Do you know someone who constantly needs to chime in and make the conversation about themselves? Who always needs to interrupt with, “This one time, I…”


Different Types of One-upmanship

One-upmanship can take many different forms. We can try to “one up” people when it comes to both positive experiences and negative experiences.

For example, when someone shares a story about a bad day they had because their boss reprimanded them, but then a friend responds with, “Oh yeah? Well, I had a bad day where my boss almost fired me in front of everyone!”

When it comes to both happiness and suffering, people can “one up” other people’s experiences to make their lives seems more interesting or important.

Talking about your problems too much can become a different type of “one-upmanship,” but instead of playing the game “Mine Is Better!” we get caught playing the game “Poor Me!”

Both are games designed to exaggerate, dramatize, and create some form of meaning in our lives (however cheap).

Often this type of dramatic thinking is a result of our inner child who just wants to be accepted, loved, and listened to.

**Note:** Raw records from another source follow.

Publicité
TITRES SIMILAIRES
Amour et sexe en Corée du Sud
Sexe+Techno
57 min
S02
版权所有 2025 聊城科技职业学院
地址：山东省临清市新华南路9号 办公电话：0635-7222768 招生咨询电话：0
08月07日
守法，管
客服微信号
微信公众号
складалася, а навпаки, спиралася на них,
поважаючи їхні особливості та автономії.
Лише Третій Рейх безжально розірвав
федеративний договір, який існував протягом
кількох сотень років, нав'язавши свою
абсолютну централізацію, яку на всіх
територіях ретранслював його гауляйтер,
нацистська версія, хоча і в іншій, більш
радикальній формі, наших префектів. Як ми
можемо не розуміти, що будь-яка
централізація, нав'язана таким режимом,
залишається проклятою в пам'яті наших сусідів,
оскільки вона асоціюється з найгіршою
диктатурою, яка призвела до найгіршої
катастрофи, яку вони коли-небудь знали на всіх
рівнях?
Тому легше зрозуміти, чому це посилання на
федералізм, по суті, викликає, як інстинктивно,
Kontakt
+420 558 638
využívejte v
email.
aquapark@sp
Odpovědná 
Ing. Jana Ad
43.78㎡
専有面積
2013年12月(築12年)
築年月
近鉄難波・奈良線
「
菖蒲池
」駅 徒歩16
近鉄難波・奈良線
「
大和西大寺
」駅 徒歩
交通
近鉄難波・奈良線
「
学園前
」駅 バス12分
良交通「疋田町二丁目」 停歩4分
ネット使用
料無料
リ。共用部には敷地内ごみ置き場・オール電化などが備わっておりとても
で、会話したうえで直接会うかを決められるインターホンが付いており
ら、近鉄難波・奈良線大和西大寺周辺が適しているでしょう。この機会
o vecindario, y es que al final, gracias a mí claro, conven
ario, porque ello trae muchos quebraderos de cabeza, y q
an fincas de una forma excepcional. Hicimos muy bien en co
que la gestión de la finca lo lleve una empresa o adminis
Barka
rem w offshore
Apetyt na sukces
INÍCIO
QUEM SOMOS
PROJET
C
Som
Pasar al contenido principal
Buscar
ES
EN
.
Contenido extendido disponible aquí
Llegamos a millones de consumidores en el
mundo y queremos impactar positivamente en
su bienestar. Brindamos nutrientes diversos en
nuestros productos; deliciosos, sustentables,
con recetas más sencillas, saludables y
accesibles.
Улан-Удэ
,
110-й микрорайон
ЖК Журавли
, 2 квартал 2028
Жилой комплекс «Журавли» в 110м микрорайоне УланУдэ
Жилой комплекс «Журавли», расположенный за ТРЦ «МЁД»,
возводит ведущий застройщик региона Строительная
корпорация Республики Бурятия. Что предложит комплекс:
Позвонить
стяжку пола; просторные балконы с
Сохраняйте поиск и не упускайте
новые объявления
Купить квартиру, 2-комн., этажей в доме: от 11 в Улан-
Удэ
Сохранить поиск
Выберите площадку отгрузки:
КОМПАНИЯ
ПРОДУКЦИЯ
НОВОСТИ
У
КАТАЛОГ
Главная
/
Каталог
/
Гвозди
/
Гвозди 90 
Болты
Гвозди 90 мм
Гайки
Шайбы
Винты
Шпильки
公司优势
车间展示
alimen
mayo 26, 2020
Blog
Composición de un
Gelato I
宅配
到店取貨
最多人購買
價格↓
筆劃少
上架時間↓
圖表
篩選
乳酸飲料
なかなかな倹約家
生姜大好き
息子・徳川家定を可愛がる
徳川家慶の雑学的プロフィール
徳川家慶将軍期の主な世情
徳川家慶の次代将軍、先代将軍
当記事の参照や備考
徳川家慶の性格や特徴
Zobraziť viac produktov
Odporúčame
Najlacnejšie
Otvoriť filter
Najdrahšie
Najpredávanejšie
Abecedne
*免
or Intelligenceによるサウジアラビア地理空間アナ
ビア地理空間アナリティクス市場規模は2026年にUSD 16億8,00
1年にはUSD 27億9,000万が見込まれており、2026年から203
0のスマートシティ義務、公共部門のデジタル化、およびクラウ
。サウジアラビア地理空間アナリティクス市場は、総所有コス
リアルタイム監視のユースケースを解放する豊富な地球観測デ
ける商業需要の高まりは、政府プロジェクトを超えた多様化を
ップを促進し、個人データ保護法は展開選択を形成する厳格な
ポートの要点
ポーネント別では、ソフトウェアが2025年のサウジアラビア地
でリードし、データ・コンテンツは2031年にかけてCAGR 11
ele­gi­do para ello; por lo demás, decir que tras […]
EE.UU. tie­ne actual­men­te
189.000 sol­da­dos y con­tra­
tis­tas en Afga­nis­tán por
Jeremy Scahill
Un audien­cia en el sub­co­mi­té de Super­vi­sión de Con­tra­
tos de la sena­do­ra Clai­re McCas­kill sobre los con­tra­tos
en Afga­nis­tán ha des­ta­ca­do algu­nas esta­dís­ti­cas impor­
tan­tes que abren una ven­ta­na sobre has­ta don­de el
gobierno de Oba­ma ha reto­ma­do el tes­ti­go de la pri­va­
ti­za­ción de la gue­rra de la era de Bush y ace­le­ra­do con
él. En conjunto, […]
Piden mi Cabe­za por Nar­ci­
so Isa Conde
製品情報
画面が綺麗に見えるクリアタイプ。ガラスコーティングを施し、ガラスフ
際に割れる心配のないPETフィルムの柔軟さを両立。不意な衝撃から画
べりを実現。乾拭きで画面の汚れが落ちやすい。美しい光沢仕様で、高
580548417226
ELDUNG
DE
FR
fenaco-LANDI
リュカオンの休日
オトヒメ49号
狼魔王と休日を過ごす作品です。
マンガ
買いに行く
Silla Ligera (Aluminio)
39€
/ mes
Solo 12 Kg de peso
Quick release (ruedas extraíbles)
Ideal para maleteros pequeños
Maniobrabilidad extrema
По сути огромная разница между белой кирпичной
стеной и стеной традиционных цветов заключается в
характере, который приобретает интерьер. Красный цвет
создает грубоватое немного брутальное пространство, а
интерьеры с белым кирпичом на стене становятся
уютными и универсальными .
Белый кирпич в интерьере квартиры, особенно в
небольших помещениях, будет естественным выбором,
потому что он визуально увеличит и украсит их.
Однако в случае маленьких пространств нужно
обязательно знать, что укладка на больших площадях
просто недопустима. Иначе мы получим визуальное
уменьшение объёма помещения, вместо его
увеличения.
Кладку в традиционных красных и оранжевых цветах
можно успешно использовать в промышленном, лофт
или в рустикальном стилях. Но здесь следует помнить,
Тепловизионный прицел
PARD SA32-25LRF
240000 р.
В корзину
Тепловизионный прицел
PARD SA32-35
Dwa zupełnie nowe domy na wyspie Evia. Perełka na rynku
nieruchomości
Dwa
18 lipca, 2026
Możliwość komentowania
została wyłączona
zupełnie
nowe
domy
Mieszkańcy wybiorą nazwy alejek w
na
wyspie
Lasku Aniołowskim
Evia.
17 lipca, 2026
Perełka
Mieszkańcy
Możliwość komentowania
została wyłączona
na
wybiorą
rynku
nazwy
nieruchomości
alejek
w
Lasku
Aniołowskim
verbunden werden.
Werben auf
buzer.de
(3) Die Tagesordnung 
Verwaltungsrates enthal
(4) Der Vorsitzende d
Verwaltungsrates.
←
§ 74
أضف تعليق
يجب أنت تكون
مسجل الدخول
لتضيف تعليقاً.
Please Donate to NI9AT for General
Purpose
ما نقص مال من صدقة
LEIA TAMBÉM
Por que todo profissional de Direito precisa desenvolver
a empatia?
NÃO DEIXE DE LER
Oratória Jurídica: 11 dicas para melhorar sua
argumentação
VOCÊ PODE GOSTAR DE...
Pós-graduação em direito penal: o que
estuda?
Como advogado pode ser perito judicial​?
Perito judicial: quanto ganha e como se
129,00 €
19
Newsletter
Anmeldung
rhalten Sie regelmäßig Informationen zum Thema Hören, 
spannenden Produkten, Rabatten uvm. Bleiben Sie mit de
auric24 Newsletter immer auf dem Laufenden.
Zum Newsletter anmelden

When someone tries to “one up,” they are often trying to artificially boost their own ego and self-importance, while also belittling and undermining the other person’s experience.

While this behavior can often appear narcissistic or arrogant to an outside observer, it can actually be a sign of a deep-down insecurity.

If you notice someone getting caught in any type of game of one-upmanship, recognize that they are ultimately just trying to find ways to be accepted.

When I have to deal with difficult people, I often remind myself that everyone just wants to be happy, but some people are just really misguided about it.


Healthy Sharing

Of course, it’s perfectly reasonable to want to talk about yourself and share your stories with others.

If someone brings up something that is related to an event that happened to you, then it makes sense you’d want to share your experience as well. That’s just natural conversation threading when it comes to finding similarities and connecting with someone.

One guideline to keep in mind during any conversation: for every fact or story you share about yourself, ask one question about the other person. That way the conversation is always a dialogue rather than a monologue.

Sharing yourself is good – you have the right to take up space like everyone else in this world.

The unhealthy trap is when you always feel the need to out-do someone else’s story and always feel compelled to make the conversation about you.

Let other people enjoy the spotlight.

Instead of being jealous (or feeling the need to belittle) other people’s success, you can be happy for other people’s success and congratulate them on their accomplishments.

You can celebrate their positive stories with them and let their happiness become a part of your happiness, rather than a competition.